• STATED TASK A
According to the review passage, which things were already explored in prior work [3]?
• STATED TASK B
Retype the review passage word for word, starting at "Formulating and analyzing" and ending at "a new problem.".
--- Start of PASSAGE GIVEN ---
Formulating and analyzing a "new" problem of LDHD generalization.
Pointing out that considering data format nuisances is important in length generalization and proposing a method for it.

It seems that you mix these two points in the overall presentation, which could be somewhat confusing. In fact, I realized that this is also the main reason why I (and perhaps some other reviewers) found the paper not very easy to read.

In my opinion, the second point is interesting and aligns with the proposed algorithm. However, the first point seems to be not valid to me---to my knowledge, the hardness of generalization, the necessity of considering inductive biases, and the actual inductive bias considered (min-degree bias) are all explored in prior work [3], which makes the theoretical part incremental and does not warrant the formulation of a new problem.

In this light, I feel it might be necessary for the authors to reconsider the presentation of the paper, which I think seems to require quite a bit of rewriting. Please feel free to correct me if you find any misunderstanding in my comments.

[1] Hyvärinen and Pajunen. Nonlinear independent component analysis: Existence and uniqueness results. Neural Networks, 1999.
--- End of PASSAGE GIVEN ---
--- Start of PROVIDED RECORDS ---
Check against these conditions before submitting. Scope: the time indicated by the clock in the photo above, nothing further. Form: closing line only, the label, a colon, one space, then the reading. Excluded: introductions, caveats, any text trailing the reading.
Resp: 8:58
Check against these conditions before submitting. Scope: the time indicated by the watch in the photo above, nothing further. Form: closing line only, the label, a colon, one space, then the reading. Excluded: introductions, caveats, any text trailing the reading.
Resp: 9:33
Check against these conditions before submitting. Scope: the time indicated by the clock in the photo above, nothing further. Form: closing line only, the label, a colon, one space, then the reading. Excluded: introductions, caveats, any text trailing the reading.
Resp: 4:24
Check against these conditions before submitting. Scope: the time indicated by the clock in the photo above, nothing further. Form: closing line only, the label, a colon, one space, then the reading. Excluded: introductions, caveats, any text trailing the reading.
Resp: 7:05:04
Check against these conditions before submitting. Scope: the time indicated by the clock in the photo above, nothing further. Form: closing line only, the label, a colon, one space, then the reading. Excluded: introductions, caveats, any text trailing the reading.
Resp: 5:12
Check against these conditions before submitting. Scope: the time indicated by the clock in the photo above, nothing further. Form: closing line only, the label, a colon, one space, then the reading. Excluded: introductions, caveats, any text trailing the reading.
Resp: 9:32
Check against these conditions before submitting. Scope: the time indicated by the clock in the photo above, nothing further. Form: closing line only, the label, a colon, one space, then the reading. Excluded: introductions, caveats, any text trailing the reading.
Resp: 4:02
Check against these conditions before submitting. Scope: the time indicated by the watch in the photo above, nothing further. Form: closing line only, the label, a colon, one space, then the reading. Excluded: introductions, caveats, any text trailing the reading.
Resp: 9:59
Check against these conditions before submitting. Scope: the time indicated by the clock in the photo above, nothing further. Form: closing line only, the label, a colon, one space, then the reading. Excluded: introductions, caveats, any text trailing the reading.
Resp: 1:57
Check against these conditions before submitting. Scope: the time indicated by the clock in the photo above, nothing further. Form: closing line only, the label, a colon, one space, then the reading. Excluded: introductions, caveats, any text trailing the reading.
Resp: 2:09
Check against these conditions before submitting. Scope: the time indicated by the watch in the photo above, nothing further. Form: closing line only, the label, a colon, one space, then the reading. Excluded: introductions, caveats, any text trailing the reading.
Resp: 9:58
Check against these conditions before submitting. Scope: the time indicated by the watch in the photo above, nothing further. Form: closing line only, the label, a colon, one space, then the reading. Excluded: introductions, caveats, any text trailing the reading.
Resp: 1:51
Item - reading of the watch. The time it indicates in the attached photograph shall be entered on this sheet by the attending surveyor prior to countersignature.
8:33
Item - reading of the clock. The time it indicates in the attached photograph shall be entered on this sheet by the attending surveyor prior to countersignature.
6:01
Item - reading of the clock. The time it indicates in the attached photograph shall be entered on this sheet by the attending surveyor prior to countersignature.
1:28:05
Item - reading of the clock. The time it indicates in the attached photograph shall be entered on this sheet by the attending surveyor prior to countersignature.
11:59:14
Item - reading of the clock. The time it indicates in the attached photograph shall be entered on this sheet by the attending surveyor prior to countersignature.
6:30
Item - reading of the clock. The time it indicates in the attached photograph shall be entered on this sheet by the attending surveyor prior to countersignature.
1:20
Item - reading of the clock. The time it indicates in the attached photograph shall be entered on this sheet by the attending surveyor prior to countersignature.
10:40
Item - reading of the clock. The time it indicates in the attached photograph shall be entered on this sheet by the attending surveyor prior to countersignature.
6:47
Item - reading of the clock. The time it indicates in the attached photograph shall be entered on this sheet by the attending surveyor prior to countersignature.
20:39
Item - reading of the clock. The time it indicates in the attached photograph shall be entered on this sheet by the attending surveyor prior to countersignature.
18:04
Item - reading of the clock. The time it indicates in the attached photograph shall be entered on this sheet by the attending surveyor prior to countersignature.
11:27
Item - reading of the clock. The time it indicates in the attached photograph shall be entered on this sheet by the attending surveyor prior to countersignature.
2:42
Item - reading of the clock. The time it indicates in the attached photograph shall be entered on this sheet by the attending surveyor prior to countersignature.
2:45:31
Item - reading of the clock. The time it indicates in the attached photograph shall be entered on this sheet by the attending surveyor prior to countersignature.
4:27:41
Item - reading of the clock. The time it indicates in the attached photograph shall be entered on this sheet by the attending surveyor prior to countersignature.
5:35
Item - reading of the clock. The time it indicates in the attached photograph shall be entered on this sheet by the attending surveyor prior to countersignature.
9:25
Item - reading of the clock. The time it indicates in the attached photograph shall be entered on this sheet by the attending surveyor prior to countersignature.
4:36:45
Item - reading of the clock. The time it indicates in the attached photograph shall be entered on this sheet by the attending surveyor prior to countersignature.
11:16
--- End of PROVIDED RECORDS ---
• FINAL RESULT A
- The hardness of generalization
- The necessity of considering inductive biases
- The actual inductive bias considered (min-degree bias)

• FINAL RESULT B
Formulating and analyzing a "new" problem of LDHD generalization.
Pointing out that considering data format nuisances is important in length generalization and proposing a method for it.

It seems that you mix these two points in the overall presentation, which could be somewhat confusing. In fact, I realized that this is also the main reason why I (and perhaps some other reviewers) found the paper not very easy to read.

In my opinion, the second point is interesting and aligns with the proposed algorithm. However, the first point seems to be not valid to me---to my knowledge, the hardness of generalization, the necessity of considering inductive biases, and the actual inductive bias considered (min-degree bias) are all explored in prior work [3], which makes the theoretical part incremental and does not warrant the formulation of a new problem.